Порожденный мощным всплеском экономической активности, которым сопровождалась Великая колонизация, раннегреческий город, в свою очередь, стал важным фактором дальнейшего экономического и социального прогресса. Городской уклад жизни с характерным для него интенсивным товарообменом и другими видами хозяйственной деятельности, в которых принимали участие массы людей самого различного происхождения, с самого начала вступил в противоречие с тогдашней структурой греческого общества, основанной на двух главных принципах: принципе сословной иерархии, разделяющем всех людей на «лучших», или «благородных», и «худших», или «низкорожденных», и принципе строгой обособленности отдельных родовых союзов как друг от друга, так и от всего внешнего мира. В городах начавшийся уже ранее, в связи с переселением в колонии, процесс ломки межродовых барьеров пошел особенно быстрыми темпами. Люди, принадлежавшие к разным родам, филам и фратриям, не только живут теперь бок о бок, в одних и тех же кварталах, но и вступают в деловые и просто дружеские контакты, заключают брачные союзы.
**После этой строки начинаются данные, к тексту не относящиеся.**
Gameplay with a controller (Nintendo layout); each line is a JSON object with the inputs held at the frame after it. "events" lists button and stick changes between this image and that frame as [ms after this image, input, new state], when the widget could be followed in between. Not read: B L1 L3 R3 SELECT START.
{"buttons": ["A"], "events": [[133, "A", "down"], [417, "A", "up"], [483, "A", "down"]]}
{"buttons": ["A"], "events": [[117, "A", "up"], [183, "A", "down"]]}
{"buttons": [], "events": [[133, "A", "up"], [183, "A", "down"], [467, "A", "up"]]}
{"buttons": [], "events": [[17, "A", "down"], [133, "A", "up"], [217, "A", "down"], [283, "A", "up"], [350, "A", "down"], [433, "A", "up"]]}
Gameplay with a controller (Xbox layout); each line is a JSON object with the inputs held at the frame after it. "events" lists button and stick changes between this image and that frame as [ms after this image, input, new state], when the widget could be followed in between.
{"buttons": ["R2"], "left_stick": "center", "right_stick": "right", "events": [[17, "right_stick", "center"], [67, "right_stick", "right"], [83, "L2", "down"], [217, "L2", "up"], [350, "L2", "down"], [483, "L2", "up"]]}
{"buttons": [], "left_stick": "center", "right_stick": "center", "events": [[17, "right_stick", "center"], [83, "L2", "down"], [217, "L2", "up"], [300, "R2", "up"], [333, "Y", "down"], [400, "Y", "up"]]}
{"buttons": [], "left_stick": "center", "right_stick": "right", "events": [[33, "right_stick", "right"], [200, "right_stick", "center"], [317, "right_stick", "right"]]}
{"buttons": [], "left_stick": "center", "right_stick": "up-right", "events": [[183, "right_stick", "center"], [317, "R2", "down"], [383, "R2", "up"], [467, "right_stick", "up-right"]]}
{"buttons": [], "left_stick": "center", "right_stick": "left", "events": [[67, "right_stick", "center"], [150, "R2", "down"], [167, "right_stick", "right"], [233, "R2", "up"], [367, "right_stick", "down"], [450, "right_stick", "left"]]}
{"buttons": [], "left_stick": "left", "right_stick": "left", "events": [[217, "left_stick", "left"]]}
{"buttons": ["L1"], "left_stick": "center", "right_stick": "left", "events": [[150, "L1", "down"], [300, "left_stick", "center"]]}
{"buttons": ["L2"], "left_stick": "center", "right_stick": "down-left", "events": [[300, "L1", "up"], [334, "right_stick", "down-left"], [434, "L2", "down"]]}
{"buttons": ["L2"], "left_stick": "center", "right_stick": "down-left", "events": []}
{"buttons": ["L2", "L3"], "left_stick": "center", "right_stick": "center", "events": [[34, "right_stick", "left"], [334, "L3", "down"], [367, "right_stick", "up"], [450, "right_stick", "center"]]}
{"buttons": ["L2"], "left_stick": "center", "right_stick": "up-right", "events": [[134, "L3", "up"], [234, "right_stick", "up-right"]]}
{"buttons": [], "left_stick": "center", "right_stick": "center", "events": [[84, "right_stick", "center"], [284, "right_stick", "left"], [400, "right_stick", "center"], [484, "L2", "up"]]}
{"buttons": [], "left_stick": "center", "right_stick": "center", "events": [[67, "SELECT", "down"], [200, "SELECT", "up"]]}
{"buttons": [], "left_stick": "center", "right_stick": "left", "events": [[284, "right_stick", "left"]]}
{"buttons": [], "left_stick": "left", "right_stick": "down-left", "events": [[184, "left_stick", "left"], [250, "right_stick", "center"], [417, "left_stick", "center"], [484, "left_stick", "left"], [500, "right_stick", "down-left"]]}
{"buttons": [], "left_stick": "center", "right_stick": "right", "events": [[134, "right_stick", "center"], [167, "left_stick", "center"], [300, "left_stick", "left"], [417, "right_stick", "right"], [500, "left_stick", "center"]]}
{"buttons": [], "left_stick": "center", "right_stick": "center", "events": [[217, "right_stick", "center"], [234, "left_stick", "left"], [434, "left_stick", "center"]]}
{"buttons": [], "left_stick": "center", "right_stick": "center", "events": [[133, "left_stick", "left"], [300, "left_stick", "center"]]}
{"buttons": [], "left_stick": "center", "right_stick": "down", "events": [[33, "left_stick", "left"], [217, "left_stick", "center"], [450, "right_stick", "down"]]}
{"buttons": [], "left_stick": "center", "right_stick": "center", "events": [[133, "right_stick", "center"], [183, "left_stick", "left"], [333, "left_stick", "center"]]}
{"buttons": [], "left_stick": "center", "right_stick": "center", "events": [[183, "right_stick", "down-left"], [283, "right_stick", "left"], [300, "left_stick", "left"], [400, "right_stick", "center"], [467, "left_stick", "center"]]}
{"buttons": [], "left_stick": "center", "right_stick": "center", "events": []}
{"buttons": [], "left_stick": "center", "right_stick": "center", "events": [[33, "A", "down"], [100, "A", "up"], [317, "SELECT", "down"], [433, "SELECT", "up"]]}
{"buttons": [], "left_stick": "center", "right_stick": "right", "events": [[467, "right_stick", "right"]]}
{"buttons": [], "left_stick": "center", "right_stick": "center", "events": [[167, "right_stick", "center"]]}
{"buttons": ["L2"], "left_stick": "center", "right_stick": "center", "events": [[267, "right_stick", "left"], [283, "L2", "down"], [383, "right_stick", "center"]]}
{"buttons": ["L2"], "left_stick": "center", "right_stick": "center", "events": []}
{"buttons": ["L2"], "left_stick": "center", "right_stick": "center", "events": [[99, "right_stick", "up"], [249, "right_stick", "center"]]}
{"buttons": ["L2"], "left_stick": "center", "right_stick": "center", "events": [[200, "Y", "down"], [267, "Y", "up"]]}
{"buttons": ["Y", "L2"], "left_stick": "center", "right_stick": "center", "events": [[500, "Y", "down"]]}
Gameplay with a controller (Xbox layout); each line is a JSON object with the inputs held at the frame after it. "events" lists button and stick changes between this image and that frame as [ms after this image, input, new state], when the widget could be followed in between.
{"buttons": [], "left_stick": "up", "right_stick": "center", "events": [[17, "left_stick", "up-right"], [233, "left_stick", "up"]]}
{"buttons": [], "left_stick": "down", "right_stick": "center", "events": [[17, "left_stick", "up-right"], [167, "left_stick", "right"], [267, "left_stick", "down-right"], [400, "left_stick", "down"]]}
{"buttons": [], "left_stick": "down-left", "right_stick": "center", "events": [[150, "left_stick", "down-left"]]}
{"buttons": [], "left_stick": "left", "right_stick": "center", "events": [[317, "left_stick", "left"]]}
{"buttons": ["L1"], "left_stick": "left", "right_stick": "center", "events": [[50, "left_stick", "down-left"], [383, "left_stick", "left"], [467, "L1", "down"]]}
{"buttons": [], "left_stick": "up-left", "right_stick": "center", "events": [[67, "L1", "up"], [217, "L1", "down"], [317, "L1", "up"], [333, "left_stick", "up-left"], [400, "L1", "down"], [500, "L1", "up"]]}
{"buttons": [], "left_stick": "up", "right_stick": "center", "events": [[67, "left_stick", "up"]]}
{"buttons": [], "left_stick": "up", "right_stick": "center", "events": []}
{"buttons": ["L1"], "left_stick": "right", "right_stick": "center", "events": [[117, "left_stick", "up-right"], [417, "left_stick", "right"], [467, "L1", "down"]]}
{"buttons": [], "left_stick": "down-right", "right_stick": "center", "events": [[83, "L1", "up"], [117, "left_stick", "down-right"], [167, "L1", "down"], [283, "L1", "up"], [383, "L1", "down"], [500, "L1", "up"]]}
Постепенно начинает стираться грань, отделяющая старинную родовую знать от состоятельных купцов и землевладельцев, вышедших из простонародья. Происходит сращивание этих двух прослоек в единый господствующий класс рабовладельцев. Главную роль в этом процессе играли деньги — наиболее доступный и наиболее мобильный вид собственности. Это хорошо понимали уже современники описываемых событий. «Деньги в почете всеобщем. Богатство смешало породы»,— восклицает мегарский поэт VI в. Феогнид.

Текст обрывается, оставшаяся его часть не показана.